Из больницы меня забирал альфа. Лицо кислое, аж назад захотелось. Вот еще бы денек полежал и сам добрался. Его ведь от работы отрывать - гиблое дело. Я уже слышал его вопли, как-то, когда кто-то попытался его вызвать к себе, а он так отчихвостил собеседника заявляя, что у него горит контракт, и что вот лично я не желаю на его место. Уж лучше сам и тихонько по стеночке, чем его кислую мину видеть и недовольное шипение слушать.
Но, кажется меня никто спрашивать не станет. Вот и сижу, смотрю в окно, а мимо дома, небоскребы, люди и дождь по стеклу. Вокруг машины, пробка и альфа весь на нервах. И кажется курить хочет, губы все потирает. У меня отец курильщиком был заядлым, так что если долго не мог сигарету в зубах подержать, то губы пальцами тереть начинал и нервничал все больше. И зачем я ему сдался? Сидел бы сейчас в офисе, контракты свои подписывал и горя не знал. Даже застонал от осознания своей ненужности и слегка сменил позу отвернувшись сильнее к двери.
– Тебе плохо?
– раздается сбоку.
– Нет. Так удобнее.
– Вру я и хочется взвыть.
– Ты только не блевани, - ворчит он, а я вот как раз жажду это сделать после его замечания.
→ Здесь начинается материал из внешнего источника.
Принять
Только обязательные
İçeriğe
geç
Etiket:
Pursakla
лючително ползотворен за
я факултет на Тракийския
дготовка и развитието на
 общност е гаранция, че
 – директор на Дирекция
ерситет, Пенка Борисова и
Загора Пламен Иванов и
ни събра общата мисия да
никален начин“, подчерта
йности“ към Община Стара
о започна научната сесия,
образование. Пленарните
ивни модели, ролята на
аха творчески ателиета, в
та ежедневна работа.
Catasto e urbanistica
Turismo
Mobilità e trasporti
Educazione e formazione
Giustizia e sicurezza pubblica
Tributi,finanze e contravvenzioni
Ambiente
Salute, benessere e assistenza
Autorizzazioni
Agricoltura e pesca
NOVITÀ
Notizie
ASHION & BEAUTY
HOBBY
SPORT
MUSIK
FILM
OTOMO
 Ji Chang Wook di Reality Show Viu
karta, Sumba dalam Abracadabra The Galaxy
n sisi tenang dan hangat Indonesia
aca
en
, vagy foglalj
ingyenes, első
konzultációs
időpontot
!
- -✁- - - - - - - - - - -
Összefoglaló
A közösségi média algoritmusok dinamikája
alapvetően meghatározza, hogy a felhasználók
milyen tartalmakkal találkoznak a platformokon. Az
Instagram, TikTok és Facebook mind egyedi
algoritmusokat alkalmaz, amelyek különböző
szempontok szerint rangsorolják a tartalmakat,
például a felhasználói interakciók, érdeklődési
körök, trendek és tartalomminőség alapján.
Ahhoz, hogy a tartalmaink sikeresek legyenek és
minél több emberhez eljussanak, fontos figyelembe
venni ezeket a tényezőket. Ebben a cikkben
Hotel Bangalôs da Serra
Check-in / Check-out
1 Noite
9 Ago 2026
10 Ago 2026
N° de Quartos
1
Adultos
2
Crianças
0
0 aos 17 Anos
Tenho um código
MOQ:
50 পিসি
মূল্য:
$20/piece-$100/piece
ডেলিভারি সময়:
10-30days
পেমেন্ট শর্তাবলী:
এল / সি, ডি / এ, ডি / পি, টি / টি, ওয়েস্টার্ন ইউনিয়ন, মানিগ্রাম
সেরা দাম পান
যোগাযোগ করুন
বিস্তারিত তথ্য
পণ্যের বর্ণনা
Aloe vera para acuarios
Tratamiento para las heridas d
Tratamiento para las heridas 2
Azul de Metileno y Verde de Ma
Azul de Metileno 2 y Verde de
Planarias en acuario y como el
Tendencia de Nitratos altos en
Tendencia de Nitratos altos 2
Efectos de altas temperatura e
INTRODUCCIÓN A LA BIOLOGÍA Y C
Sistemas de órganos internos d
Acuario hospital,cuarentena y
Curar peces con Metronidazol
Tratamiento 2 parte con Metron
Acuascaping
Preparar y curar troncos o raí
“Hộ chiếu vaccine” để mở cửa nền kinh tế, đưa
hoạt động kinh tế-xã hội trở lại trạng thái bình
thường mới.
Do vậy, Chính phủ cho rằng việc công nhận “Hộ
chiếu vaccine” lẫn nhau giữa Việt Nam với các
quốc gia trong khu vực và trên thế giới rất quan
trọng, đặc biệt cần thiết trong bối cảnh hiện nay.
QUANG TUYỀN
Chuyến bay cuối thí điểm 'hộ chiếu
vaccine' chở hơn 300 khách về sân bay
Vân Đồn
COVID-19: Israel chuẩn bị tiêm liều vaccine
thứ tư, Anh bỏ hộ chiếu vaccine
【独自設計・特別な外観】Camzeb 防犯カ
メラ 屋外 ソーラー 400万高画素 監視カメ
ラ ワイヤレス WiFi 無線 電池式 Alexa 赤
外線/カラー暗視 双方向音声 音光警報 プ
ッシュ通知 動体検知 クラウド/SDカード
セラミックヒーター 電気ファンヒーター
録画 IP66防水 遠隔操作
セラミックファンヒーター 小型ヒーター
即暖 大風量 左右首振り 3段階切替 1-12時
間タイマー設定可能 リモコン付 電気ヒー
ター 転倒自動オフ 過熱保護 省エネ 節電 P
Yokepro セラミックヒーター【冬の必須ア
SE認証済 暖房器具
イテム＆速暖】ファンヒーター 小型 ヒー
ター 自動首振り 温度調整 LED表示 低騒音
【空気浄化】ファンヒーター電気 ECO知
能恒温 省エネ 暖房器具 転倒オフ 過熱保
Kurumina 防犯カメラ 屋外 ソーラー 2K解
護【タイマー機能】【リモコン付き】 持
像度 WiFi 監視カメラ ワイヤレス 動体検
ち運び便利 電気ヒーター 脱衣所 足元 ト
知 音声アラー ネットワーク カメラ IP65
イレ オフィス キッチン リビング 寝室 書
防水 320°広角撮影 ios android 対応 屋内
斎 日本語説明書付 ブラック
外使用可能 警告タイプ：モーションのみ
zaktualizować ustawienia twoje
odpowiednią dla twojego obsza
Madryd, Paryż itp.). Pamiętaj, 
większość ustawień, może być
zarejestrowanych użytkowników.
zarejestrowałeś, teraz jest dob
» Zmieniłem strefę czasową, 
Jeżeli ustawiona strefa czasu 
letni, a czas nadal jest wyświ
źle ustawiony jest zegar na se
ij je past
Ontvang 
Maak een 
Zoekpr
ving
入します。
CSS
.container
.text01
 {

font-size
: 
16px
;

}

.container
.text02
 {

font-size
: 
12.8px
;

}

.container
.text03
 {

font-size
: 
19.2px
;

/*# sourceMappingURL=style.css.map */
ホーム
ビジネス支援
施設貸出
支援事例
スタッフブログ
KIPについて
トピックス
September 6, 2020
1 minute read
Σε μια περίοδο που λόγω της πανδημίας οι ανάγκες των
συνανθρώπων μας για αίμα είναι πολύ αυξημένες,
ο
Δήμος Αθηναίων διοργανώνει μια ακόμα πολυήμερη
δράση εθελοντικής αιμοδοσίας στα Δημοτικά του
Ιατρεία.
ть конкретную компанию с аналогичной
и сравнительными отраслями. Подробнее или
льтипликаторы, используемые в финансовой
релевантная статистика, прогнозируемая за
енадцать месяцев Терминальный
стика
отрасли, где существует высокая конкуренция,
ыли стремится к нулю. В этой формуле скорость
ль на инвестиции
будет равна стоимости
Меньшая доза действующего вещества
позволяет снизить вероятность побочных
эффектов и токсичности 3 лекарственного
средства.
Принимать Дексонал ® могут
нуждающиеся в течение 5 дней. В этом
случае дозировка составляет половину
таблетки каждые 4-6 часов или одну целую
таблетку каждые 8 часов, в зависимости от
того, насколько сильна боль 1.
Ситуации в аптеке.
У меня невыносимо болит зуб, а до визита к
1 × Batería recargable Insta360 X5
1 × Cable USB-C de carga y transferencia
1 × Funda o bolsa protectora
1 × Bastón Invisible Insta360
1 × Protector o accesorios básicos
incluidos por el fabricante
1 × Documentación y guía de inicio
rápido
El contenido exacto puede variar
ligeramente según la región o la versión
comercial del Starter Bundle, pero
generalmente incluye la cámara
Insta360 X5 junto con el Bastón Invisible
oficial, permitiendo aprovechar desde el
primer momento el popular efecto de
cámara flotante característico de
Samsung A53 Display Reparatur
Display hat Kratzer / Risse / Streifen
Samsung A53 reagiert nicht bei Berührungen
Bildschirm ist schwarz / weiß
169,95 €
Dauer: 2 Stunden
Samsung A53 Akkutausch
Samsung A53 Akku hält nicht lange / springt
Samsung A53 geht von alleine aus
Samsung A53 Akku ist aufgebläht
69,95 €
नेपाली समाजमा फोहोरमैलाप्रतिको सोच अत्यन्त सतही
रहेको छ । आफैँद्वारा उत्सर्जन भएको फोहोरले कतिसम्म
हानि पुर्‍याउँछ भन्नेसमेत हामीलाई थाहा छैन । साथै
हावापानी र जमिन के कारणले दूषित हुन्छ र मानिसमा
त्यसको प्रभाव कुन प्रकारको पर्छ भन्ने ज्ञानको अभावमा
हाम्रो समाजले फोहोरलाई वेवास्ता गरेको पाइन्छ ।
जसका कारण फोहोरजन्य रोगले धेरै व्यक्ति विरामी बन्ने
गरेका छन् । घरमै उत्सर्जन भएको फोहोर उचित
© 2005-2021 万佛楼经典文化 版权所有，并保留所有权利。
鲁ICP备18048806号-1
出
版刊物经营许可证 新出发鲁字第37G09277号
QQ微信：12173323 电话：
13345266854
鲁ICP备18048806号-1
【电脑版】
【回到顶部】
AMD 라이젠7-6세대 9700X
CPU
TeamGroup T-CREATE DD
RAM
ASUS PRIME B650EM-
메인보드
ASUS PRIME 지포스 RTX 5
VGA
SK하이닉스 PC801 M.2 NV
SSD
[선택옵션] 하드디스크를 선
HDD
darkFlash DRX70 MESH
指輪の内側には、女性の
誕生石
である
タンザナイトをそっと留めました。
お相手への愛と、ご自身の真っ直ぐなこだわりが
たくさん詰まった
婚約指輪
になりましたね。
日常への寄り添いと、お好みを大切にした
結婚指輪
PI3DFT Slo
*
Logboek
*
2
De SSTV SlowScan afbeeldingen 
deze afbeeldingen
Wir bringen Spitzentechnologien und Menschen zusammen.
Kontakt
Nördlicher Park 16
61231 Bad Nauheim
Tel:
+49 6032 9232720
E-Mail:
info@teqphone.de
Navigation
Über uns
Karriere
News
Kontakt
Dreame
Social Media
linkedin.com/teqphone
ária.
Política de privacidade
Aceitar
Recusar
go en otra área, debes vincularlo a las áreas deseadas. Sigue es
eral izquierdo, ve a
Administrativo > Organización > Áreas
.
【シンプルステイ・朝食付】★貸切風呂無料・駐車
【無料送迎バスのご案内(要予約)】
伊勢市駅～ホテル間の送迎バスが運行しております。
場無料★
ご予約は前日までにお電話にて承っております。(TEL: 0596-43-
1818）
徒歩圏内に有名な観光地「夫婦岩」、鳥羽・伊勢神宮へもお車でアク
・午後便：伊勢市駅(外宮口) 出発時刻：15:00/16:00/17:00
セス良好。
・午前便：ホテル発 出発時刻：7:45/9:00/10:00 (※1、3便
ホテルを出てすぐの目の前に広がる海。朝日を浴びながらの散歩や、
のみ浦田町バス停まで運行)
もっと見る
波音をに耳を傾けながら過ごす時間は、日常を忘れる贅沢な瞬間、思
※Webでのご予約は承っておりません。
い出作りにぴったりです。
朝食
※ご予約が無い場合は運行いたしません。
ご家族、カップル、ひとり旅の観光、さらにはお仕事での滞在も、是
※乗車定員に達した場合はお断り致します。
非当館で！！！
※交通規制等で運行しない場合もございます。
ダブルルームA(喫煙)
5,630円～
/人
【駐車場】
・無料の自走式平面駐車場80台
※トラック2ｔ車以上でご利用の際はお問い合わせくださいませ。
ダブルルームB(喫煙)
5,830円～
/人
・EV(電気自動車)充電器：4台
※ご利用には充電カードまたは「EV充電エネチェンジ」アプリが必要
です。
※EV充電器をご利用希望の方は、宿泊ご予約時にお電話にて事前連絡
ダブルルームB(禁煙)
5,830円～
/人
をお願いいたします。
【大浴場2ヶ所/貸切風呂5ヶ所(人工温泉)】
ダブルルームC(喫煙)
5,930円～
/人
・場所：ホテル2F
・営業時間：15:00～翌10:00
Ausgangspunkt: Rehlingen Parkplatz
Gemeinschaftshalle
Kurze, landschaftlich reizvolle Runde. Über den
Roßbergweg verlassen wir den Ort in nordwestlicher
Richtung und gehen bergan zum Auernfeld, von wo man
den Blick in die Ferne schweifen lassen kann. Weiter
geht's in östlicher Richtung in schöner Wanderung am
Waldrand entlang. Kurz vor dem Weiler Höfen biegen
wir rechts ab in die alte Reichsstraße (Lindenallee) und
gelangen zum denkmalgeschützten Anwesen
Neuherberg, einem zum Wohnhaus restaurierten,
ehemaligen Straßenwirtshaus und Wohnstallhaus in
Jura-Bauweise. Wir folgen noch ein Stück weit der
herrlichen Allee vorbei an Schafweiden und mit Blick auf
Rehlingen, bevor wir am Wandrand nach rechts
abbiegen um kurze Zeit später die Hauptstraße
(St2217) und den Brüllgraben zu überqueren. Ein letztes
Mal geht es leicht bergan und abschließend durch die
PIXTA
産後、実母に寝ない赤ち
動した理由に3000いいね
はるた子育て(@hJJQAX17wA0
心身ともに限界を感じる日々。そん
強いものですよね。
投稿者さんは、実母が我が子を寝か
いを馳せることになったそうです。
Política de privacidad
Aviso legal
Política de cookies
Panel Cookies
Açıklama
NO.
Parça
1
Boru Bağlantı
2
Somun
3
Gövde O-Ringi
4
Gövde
Ну хоть как-то его достать. Вот надоел хуже горькой редьки! Вот долбануть бы ему по фейсу, что бы в офис не пустили. И мне бы легче стало, наверное. Если бы в ответ не словить, так бы и сделал. И спина болеть начинает. Застонал сквозь зубы, пытаясь не мешать грозному альфе думать.
– Больно?
– его рука ложится на живот, а мне аж легко и тепло становится. Даже не понимаю, как поворачиваюсь за этим теплом закрыв глаза и постанывая, сглатывая и покрываясь липким потом.
– Тише, скоро приедем…
Опускается сиденье и мне становится намного лучше. Горизонтальное положение это наше все! Я даже задремал под монотонный звук мотора и дождя. Как приехали к дому не помню. Даже как выходил из машины. Да вообще ничего не помню. Знаю только, что был в машине и раз, уже у себя на кровати, а меня поят лекарством и оставляют спать.
Тайнар был в бешенстве несколько дней. Потом выместив всю злость на работе, любовнике, случайных партнерах, успокоился. И каждый день, глубокой ночью пробирался, как заправский диверсант, в палату к омеге. Его кот шипел и требовал идти, защитить, оберегать и петь. И он, пробираясь в палату на пару минут, прикладывал к его животу руку, мягко поглаживал его и мурлыкал. Парень до этого метавшийся и стонавший затихал, засыпал глубоко и Тайнар выскальзывал из палаты еще тише, чем пробирался. А потом день выписки. Этот тощий омега так сильно впечатался в его мозг, что даже когтями не выскребался. И ведь что в нем такого? Тощий, болезный, блеклый! Даже его последний любовник и тот куда интереснее, хоть и невзрачная бета. И вот почему его кот так тянется к этой ошибке природы?